Much more research is needed before better pain drugs come on the market or before everyone can be tested for genetic sensitivity to pain. Diatchenko is doing some of that work, sharing a $19 million National Institutes of Health grant with researchers at four sites to follow 3,200 people for seven years to see which ones develop TMJD. The researchers will then assess the subjects’ genes and other risk factors to try to determine why this condition struck them. Such work, Woolf thinks, will ultimately lead to the creation of different drugs for people who have different types of pain, and that should have a profound effect on the lives of the millions like Terrie Cowley, who now, all too often, are told their trouble is all in their heads. “Instead of blaming people for their pain, we’ll be able to say, ‘You do feel more pain,’” notes Woolf. “And we’ll be able to do something about it.”

  Dossier

1. “COMT val158met Genotype Affects mu-Opioid Neurotransmitter Responses to a Pain Stressor,” by Jon-Kar Zubieta et al., Science, Feb. 21, 2003. In one of the first papers linking human pain to a particular gene, Zubieta details his elegant experiment and uncovers a possible target for future pain medications.

2. “Feeling Pain?

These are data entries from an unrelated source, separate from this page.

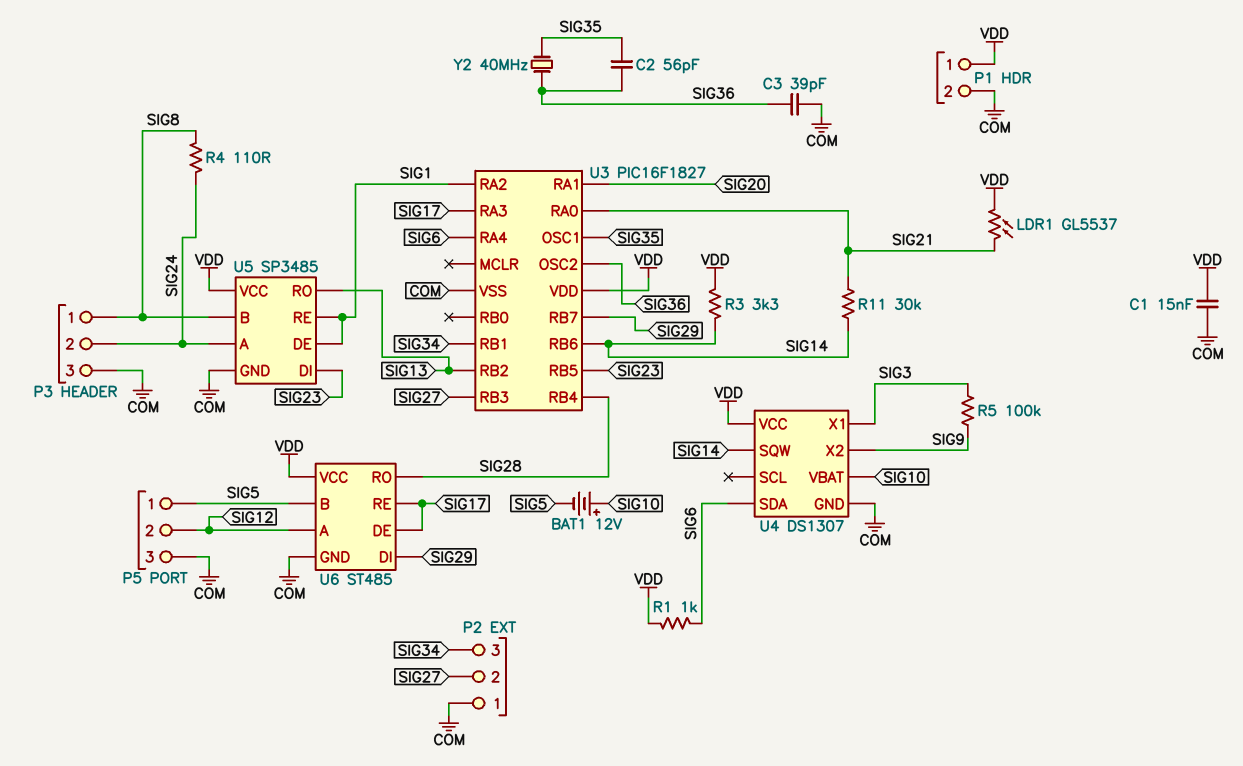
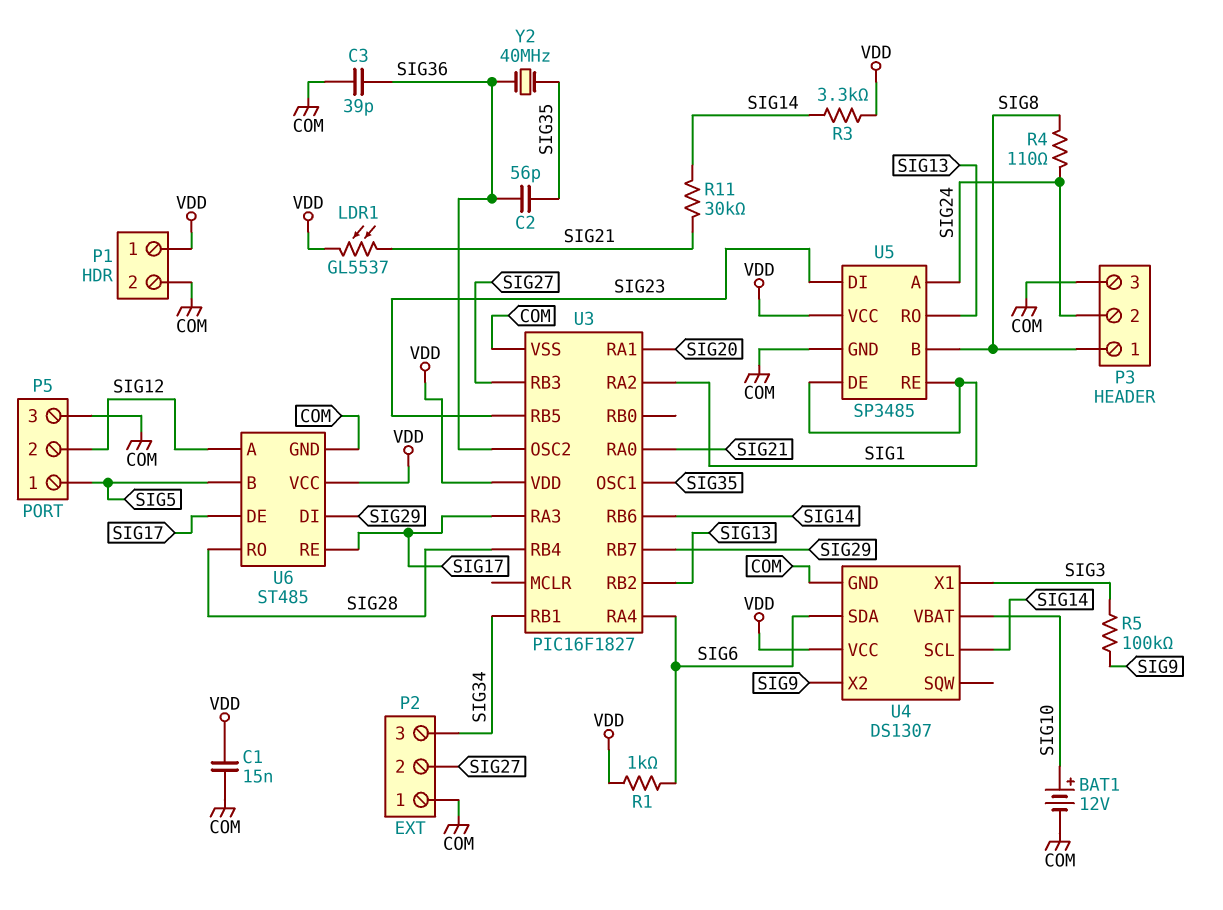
BAT1: 12V (plus SIG10, minus SIG5) -> 12V (plus SIG10, minus COM)
U4 pin SCL: none -> SIG14
U4 pin SQW: SIG14 -> none

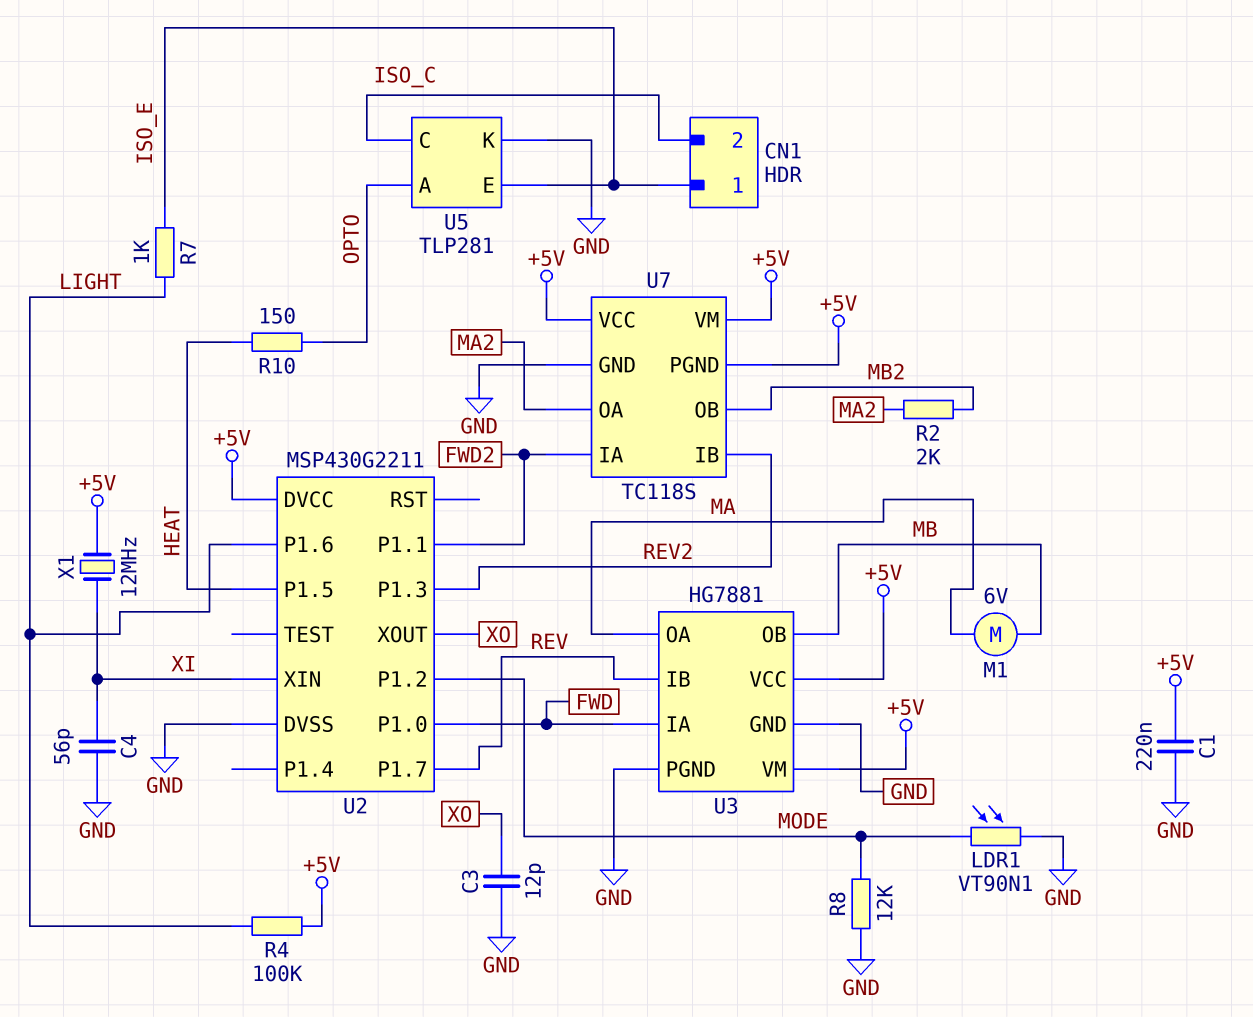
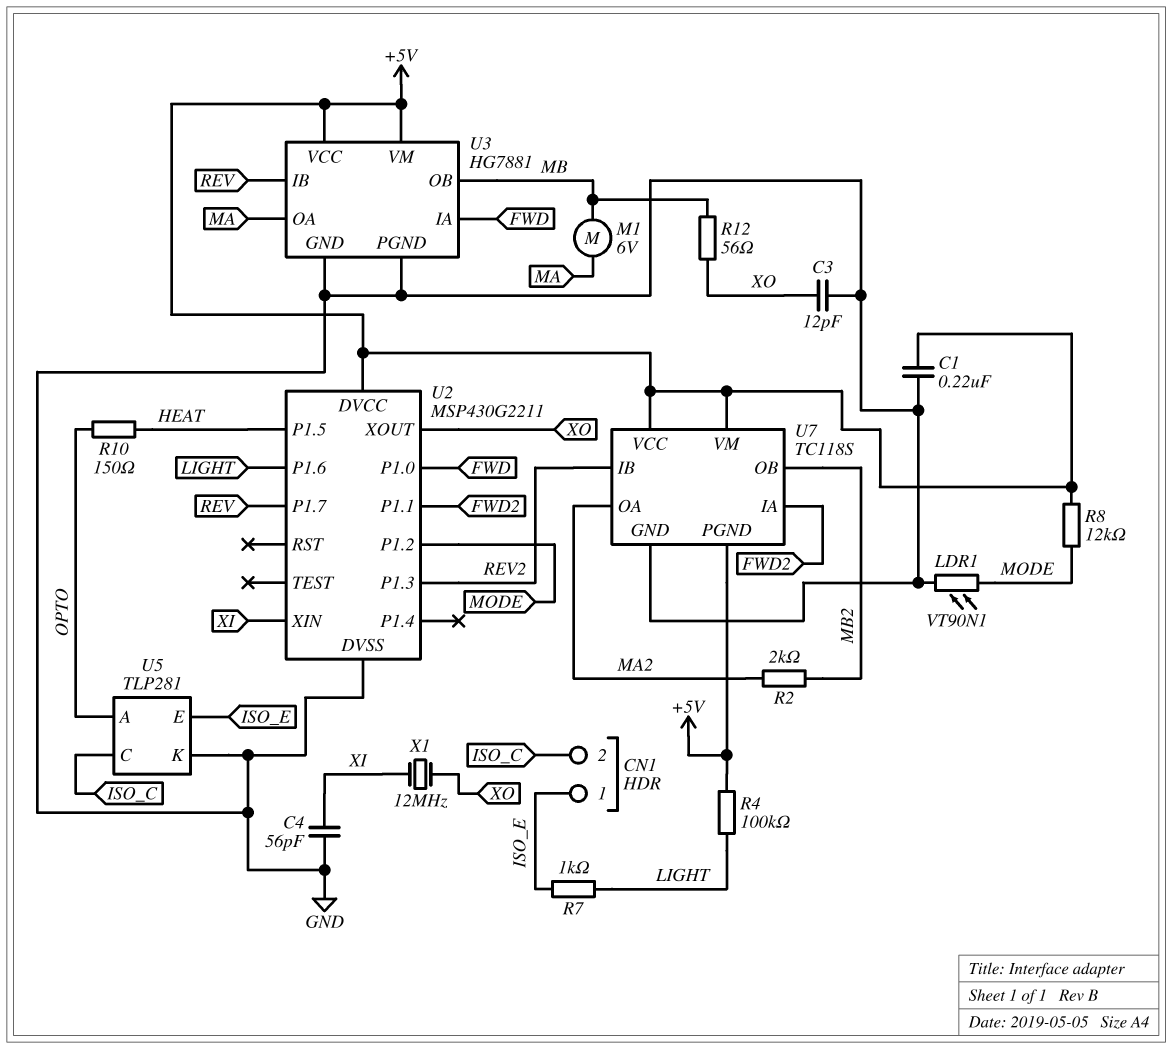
R8: 12k (GND, MODE) -> 12k (+5V, MODE)
R12: none -> 56 (MB, XO)
X1: 12MHz (+5V, XI) -> 12MHz (XI, XO)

Who’s Your Daddy...,” by Gavril W. Pasternak and Charles E. Inturrisi, Nature Medicine, November 2006. A commentary on Clifford Woolf’s pivotal finding that pain is partly in your genes, this paper provides an excellent description of neuropathic pain and how Woolf’s discovery may be a major step toward preventing such pain.

3. “One Size Does Not Fit All,” by Ruth Landau, Anesthesiology, August 2006. An editorial that discusses the genetic reasons why certain painkillers don’t work very well in some of us.